▶ **TEXTO DEL DOCUMENTO**:
==*==
Una combinación recurrente de leche en polvo, agua hervida y café molido o similar rellena el vaso de plástico hasta la mitad y la máquina comunica que el brebaje está listo con un pitido. Un pitido que ninguno de los tres hombres agrupados ante la expendedora escucha porque su atención ha sido secuestrada por un vídeo. El microaltavoz del Huawei proyecta gemidos a diversos volúmenes y en su pantalla se ven dos cuerpos desnudos en plena coreografía, uno femenino y otro masculino, el de quien habla. Orgulloso.
¿A que no os la imaginabais así?
¡Qué va, tío! ¡Si parece de lo más recatada!
Lo de siempre, las más frías son las más calientes.
Eso sin quitarte mérito, ¿eh?
Hombre, ¡hay que saber darles bien lo suyo!
La máquina del café vuelve a pitar.
¡Oye! ¡Se me acaba de ocurrir una cosa! ¡Se lo voy a enviar a Marta, la que empezó en Logística hace un mes!
Está rica, sí?
Y luego le pongo que lo siento, que no era para ella, ¿entiendes?
¡Cómo te vendes, tío!
Último pitido. El café se queda en la máquina mientras los tres se alejan.
==*==
(Datos recopilados)
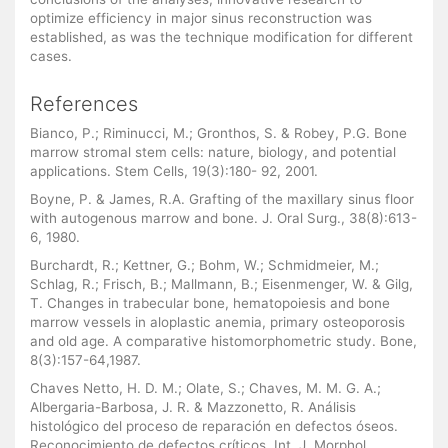
optimize efficiency in major sinus reconstruction was
established, as was the technique modification for different
cases.
References
Bianco, P.; Riminucci, M.; Gronthos, S. & Robey, P.G. Bone
marrow stromal stem cells: nature, biology, and potential
applications. Stem Cells, 19(3):180- 92, 2001.
Boyne, P. & James, R.A. Grafting of the maxillary sinus floor
with autogenous marrow and bone. J. Oral Surg., 38(8):613-
6, 1980.
Burchardt, R.; Kettner, G.; Bohm, W.; Schmidmeier, M.;
Schlag, R.; Frisch, B.; Mallmann, B.; Eisenmenger, W. & Gilg,
T. Changes in trabecular bone, hematopoiesis and bone
marrow vessels in aloplastic anemia, primary osteoporosis
and old age. A comparative histomorphometric study. Bone,
8(3):157-64,1987.
Chaves Netto, H. D. M.; Olate, S.; Chaves, M. M. G. A.;
Albergaria-Barbosa, J. R. & Mazzonetto, R. Análisis
histológico del proceso de reparación en defectos óseos.
Reconocimiento de defectos críticos. Int. J. Morphol.,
==*==
▶ **TAREAS**:
a. En el relato sobre la máquina de café, ¿hasta qué altura llena el vaso de plástico la mezcla de leche en polvo, agua hervida y café?
b. Prosiga el relato sobre la máquina de café a partir del punto en que termina.

▶ **SUS RESPUESTAS**:
a. Lo llena hasta la mitad.

b.
Un mismo material, dos reacciones opuestas. Al protagonista alfa la publicidad de esas imágenes le empodera, interpreta que su cotización en el mercado sube enteros. A la protagonista, la mata. Hasta en sentido literal. Por eso hablar de suicidio se queda corto en el caso de Verónica. Más aún si se confirma que el difusor del vídeo en el que aparecía sola era un ex y lo empleó para extorsionarla. También se investiga si tras verlo su marido la amenazó con divorciarse y quitarle la custodia de sus hijos. Por supuesto que no todos los hombres funcionan así. Ni todas las mujeres nos quitaríamos la vida en esa circunstancia, pero eso no atenúa las responsabilidades de implicados y empresa.